AIM OF THE TASK.
Answer from the passage on certainty:
1. On things other than the right things to be certain about, what does the speaker say he has to wait for?
2. Who is named as sharing some things that are certain?
3. What verse number is given for the quotation about the lives and deeds of righteous and wise people?

PROVIDED TEXT.
—————
Let's be careful about that one. So there are things in life to be certain about, but there are probably a lot fewer of them than you think. And the key issue is I've got to be certain about the right things. Then I've got to wait for the evidence to come in on the other things, because not all the evidence is in on some things. What am I going to be certain about?
What things are certain in life:
Qoheleth shares some things that are certain:
● “The lives and the deeds of righteous people and wise people are in the hand of God.” (v.1)
And truthfully, the lives of every person is in the hand of God. There is no one who is operating outside the hand and knowledge of God. But he says please understand that you're in the hand of God if you're a wise person, if you're a righteous person. God is in control of everything. Now, I am not the person to explain to you the reality that God is sovereign. And we have a choice. I'm absolutely convinced, I'm certain that God is sovereign. God is wringing his hands in heaven about nothing. He never says, Oh, I didn't see that person getting elected. Oh, I didn't see this coming down the Pike. He controls all of it and he sees all of it. He knows all of it. And I'm also sure, I'm certain, that he makes His will known to me. I've got this whole book. I've got this whole book.
—————
PROVIDED RECORDS.
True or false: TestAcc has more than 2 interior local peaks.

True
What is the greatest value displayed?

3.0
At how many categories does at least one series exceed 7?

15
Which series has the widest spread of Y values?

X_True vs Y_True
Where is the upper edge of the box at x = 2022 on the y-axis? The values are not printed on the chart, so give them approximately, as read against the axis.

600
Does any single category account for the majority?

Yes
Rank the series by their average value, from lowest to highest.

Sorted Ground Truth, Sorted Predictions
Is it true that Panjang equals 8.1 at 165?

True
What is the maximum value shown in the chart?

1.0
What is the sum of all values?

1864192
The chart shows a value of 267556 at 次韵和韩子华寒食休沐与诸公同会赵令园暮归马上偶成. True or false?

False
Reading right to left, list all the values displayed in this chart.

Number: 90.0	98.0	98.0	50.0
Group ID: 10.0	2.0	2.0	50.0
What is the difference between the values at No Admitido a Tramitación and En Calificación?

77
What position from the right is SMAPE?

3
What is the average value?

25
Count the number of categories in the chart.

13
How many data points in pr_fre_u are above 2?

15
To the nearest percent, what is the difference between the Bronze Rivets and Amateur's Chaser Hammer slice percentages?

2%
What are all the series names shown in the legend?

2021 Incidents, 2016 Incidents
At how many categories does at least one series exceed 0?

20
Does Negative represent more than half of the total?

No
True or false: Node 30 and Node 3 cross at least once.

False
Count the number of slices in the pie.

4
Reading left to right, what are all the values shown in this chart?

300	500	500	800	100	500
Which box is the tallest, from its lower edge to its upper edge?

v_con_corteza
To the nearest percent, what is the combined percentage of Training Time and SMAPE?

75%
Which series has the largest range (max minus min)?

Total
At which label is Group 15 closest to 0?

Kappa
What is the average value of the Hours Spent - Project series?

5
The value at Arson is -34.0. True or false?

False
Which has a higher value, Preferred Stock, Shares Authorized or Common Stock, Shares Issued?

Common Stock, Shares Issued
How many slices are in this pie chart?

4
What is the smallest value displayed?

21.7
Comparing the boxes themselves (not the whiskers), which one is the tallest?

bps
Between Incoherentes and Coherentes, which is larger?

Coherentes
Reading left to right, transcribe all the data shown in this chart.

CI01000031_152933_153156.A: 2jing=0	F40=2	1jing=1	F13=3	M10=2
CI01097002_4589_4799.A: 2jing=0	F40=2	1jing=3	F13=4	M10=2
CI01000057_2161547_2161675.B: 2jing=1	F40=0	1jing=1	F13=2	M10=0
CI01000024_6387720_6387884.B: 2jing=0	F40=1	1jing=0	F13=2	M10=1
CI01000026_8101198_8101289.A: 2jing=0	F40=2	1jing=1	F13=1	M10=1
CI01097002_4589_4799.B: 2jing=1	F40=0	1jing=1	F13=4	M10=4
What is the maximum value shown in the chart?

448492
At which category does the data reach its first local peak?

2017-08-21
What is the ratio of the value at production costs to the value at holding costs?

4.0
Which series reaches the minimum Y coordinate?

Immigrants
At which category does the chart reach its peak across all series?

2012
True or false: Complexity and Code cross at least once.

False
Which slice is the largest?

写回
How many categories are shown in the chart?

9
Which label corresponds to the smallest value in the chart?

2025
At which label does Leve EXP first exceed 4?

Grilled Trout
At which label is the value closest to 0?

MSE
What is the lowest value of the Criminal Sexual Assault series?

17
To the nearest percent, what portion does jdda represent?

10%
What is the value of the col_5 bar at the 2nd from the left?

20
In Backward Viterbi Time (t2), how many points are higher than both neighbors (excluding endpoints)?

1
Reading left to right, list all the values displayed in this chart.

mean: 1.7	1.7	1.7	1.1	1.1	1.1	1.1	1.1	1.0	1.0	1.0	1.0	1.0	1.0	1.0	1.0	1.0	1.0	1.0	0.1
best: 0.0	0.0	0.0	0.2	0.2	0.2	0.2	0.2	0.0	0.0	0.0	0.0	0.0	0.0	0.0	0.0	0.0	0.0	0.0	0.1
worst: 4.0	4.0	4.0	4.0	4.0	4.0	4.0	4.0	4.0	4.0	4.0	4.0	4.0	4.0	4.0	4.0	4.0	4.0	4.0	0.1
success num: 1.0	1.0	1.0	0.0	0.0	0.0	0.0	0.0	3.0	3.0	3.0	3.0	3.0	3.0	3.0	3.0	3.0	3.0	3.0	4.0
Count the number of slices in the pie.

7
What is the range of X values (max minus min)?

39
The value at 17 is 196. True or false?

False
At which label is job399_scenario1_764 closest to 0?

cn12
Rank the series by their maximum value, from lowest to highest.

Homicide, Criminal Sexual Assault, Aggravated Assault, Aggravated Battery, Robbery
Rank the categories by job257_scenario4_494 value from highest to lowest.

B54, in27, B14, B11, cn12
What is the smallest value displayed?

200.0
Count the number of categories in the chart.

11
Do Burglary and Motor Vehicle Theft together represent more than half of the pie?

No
—————
ANSWER SPACE.
1. For the evidence to come in.
2. Qoheleth.
3. Verse 1.